Whether you as a parent need to take additional steps to address such behavioral issues depends on the given set of circumstances and, most importantly, your particular child.  Providing your child with love and support, and always telling them as much, is fundamental to being a parent.  Perhaps the issues, however, are merely a temporary adjustment to the end of the family unit that your child once knew.  Perhaps your child is just getting older and exhibiting signs that, ultimately, have nothing to do with the divorce at all.  Maybe there are issues at school with friends or teachers, or some degree of anxiety caused by another factor not previously considered.

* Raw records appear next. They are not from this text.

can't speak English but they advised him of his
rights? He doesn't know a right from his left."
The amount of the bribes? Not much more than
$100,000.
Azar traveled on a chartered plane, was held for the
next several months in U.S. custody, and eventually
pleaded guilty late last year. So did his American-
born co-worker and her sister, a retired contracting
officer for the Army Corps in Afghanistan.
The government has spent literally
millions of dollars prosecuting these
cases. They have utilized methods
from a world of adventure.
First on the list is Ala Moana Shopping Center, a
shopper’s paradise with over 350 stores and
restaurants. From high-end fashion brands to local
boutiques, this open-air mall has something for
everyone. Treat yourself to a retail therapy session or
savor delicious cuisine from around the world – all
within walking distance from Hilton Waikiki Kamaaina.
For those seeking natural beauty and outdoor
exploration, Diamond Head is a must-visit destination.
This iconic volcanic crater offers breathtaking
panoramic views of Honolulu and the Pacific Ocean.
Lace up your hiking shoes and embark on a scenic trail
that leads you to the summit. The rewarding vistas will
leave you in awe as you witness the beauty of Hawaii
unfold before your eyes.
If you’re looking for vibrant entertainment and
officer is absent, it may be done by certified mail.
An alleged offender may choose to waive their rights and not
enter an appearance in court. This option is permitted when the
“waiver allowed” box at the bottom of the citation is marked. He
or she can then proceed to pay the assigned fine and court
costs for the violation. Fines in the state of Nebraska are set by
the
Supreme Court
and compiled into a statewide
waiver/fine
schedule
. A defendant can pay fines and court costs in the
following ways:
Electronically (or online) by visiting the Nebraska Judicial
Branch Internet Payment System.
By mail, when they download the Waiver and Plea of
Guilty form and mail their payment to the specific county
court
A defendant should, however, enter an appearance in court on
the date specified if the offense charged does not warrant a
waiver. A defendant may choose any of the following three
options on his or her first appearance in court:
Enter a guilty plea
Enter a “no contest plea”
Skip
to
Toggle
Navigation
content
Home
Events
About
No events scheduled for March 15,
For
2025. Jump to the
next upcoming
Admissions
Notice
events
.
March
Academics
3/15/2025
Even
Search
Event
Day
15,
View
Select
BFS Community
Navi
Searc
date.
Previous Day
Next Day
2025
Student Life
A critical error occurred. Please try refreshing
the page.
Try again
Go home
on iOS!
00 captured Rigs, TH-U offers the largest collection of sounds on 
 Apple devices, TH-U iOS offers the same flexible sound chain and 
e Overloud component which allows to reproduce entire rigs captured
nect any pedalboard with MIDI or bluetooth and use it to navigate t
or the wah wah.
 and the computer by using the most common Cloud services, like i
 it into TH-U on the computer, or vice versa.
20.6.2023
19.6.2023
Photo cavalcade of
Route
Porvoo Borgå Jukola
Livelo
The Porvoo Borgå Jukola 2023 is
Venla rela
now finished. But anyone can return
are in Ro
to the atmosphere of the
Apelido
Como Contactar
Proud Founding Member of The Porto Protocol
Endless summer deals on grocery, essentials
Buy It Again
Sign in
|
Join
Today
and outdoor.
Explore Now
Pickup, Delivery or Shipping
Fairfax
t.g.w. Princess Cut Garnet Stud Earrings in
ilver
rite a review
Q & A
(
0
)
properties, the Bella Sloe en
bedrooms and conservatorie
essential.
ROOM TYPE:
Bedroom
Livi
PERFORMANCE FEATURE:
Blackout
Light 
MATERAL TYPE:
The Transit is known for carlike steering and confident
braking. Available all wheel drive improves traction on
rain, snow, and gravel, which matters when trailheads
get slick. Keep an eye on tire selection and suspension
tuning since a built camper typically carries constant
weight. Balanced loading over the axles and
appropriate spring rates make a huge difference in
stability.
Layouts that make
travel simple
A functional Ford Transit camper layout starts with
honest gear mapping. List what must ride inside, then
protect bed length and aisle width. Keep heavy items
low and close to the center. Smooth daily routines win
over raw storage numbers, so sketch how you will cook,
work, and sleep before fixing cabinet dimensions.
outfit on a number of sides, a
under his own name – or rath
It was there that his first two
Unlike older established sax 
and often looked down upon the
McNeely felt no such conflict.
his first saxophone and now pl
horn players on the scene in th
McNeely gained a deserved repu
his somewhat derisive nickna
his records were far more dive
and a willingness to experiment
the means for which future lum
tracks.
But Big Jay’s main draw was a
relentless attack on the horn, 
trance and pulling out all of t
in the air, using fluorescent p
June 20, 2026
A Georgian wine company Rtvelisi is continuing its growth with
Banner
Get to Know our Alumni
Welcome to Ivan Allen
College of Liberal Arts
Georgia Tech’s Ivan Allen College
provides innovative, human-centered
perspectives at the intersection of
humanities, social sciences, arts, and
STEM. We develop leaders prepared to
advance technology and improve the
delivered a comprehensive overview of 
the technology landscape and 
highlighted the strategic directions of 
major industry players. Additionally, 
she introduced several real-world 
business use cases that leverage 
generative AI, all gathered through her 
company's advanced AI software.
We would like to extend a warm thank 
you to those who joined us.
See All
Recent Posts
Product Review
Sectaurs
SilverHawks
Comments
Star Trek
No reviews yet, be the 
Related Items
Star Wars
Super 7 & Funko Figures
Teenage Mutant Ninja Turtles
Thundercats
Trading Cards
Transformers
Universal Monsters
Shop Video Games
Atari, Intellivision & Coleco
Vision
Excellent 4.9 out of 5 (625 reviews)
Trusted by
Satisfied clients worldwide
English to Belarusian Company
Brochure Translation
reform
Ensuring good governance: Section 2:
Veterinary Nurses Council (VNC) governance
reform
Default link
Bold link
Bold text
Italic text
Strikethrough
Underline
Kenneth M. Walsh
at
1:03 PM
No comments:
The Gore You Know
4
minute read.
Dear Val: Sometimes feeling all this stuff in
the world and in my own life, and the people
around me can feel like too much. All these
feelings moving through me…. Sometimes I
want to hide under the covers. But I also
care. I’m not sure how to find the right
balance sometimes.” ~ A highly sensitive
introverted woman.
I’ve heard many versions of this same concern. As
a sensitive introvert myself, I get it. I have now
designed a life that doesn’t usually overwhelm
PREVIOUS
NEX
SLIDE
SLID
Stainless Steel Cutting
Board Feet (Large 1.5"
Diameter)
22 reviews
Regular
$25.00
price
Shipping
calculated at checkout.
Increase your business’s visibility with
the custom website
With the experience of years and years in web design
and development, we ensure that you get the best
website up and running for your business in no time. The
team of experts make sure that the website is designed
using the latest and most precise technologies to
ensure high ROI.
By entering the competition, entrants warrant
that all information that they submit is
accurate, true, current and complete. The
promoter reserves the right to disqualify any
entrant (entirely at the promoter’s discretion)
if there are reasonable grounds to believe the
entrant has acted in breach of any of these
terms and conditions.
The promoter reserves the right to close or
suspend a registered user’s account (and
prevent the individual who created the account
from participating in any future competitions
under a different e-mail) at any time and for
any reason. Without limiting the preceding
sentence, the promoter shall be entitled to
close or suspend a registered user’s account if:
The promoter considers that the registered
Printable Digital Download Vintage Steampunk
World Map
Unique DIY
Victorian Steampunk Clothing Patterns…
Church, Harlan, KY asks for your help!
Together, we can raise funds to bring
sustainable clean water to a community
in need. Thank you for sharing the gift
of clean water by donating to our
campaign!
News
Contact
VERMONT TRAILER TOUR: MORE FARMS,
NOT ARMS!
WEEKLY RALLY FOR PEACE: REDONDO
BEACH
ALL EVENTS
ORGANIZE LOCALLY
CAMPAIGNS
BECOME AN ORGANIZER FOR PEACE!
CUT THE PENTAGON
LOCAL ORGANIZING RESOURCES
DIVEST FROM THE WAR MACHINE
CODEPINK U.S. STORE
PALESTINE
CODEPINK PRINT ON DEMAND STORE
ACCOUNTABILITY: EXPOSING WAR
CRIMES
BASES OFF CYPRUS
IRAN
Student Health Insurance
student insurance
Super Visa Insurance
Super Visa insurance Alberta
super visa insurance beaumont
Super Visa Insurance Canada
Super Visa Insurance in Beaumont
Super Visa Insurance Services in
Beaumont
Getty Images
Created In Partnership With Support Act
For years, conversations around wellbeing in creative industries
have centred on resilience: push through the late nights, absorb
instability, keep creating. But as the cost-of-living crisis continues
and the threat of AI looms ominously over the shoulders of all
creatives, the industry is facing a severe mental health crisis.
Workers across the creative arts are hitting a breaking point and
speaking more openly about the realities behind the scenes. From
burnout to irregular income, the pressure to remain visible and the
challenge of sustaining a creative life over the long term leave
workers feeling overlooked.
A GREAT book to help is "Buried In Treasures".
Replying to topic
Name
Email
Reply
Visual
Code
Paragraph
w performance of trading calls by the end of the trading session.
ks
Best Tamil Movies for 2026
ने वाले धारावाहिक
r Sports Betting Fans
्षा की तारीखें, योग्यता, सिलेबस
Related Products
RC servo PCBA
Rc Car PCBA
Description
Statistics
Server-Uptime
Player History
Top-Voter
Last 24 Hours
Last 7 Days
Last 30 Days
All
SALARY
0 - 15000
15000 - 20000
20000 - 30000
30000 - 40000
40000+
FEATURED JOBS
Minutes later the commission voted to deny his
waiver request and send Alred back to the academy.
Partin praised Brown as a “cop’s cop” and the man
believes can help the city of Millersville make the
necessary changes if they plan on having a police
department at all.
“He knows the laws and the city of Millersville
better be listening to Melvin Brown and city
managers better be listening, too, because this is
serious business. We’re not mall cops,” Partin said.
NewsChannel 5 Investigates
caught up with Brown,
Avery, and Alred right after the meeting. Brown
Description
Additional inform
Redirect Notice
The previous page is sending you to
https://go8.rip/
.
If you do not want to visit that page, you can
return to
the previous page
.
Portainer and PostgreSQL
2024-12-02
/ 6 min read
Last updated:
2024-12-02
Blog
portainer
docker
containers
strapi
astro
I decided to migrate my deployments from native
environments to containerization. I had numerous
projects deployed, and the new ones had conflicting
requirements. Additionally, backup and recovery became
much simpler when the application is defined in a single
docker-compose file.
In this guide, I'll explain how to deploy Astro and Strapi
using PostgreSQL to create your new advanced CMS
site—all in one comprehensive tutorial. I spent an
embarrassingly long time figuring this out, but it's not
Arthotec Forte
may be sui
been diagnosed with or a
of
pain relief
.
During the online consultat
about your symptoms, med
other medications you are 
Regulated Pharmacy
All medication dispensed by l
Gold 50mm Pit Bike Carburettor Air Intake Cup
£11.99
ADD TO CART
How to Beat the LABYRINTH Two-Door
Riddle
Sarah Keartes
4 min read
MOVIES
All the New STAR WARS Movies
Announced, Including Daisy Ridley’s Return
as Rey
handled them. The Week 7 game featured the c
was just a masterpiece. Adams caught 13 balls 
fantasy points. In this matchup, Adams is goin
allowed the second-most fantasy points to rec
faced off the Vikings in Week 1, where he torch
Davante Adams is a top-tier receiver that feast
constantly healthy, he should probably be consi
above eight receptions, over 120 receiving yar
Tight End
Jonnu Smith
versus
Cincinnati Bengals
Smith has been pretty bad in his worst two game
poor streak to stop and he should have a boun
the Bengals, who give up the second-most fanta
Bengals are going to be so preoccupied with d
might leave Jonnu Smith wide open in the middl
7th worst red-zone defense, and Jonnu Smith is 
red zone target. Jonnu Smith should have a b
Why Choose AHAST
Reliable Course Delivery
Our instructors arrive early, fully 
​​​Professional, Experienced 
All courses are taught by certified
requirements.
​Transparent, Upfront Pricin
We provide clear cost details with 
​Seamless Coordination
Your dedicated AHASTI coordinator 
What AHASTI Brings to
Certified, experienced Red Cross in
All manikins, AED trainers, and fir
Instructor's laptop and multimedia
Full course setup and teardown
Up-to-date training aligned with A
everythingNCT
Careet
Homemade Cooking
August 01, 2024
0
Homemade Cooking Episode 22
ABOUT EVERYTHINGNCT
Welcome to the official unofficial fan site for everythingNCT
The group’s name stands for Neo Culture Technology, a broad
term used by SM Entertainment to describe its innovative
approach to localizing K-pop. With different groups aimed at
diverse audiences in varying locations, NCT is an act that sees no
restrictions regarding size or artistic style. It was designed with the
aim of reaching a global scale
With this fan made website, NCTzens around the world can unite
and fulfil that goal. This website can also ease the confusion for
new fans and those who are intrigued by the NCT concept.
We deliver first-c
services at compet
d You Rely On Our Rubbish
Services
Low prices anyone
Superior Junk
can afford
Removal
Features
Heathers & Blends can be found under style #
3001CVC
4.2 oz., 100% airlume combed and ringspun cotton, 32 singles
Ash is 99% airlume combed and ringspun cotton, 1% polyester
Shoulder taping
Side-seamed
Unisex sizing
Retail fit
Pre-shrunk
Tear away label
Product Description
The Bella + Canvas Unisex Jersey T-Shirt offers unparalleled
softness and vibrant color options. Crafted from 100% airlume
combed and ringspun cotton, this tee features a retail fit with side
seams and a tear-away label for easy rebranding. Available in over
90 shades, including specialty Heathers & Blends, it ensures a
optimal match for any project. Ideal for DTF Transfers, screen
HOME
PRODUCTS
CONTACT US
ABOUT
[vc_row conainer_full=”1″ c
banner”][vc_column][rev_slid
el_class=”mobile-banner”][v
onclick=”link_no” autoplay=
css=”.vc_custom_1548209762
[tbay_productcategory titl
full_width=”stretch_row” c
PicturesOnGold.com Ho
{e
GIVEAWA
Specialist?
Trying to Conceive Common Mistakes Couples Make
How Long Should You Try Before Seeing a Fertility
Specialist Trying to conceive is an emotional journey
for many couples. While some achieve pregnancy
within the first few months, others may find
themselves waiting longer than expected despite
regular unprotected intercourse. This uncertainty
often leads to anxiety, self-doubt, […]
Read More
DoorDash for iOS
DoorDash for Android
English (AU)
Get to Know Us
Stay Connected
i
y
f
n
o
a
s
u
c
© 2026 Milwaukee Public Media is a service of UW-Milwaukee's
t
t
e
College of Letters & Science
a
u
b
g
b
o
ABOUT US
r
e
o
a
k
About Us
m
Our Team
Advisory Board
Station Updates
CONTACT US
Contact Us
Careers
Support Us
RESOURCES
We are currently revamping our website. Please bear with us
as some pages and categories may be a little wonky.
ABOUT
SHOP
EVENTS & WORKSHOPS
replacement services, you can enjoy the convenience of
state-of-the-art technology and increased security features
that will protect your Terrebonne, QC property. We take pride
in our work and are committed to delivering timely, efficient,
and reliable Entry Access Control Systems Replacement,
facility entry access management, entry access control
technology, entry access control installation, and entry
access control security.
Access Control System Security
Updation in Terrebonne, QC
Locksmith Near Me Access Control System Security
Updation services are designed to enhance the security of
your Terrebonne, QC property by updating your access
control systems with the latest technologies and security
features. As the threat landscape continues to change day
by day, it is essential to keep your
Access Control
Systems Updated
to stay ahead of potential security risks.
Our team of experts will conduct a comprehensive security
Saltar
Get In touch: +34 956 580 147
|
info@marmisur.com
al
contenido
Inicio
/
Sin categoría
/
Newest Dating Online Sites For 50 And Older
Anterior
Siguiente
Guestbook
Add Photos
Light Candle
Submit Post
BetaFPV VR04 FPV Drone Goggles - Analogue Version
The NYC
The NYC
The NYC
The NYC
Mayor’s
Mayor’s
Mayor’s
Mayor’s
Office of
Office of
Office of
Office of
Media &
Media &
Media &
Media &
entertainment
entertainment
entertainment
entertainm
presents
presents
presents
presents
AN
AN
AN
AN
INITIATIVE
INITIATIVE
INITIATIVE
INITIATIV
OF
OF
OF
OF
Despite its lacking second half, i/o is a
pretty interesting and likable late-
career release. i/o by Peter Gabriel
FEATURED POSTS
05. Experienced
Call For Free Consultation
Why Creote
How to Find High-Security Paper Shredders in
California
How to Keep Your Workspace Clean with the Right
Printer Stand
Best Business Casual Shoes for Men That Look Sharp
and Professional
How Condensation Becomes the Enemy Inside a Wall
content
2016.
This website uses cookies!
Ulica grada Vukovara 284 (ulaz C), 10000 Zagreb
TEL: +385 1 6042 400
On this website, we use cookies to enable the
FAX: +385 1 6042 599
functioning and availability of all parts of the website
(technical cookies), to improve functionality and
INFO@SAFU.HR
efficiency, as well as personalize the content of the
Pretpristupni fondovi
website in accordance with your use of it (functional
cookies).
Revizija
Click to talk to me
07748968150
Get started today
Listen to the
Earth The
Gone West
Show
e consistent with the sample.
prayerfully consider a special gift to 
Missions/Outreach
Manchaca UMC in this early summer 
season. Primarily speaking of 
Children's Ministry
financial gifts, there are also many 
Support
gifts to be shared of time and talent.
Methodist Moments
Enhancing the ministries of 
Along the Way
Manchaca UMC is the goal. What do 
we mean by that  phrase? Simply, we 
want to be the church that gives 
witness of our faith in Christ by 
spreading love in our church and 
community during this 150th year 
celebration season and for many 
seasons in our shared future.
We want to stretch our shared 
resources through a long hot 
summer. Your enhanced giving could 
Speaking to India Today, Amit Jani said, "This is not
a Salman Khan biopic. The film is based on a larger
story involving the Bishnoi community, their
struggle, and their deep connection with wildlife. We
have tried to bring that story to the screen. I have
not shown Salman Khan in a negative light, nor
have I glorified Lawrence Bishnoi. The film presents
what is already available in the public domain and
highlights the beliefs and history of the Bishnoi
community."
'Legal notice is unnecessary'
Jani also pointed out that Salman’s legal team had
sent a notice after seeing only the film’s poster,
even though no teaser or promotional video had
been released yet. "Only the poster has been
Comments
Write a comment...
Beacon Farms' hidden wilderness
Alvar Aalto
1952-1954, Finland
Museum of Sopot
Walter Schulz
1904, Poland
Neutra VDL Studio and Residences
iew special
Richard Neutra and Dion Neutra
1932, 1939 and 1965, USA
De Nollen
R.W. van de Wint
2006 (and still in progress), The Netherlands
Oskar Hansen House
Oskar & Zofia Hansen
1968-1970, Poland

Working with your former spouse to determine the best course of action for your child is ideal, putting aside differences between you for your child’s long-term benefit.  While not all parents agree to a therapeutic route, especially for younger children, it may be the most appropriate path.  There are many different types of therapy that can address a child’s behavioral issues, depending on the specific facts at issue.  For instance, if your child is acting out because he does not want to see your former spouse, or perhaps his relationship with your former spouse is truly damaged and in need of structured, therapeutic repair, a reunification therapist may be appropriate.  Perhaps the behavioral issues result from how you and your former spouse interact with each other.  With the emotional toll of the divorce now behind you, can you work together for the best interests of your children?  Maybe family therapy is needed, or maybe even just therapy for the divorced parents to learn how to work better together.  While sitting in a room with your former spouse may seem less than ideal, the positive impacts that may befall upon your kids could be invaluable and long-lasting.

THE TAKEAWAY

The results of this study are very interesting, especially when considered on the heels of my most recent post discussing divorce and income inequality.  Should your child exhibit behavioral issues after the divorce (or, perhaps, even during the divorce), it is critical that you take appropriate steps, preferably with your former spouse, to ensure that the child’s best interests are served both in the short and long-term.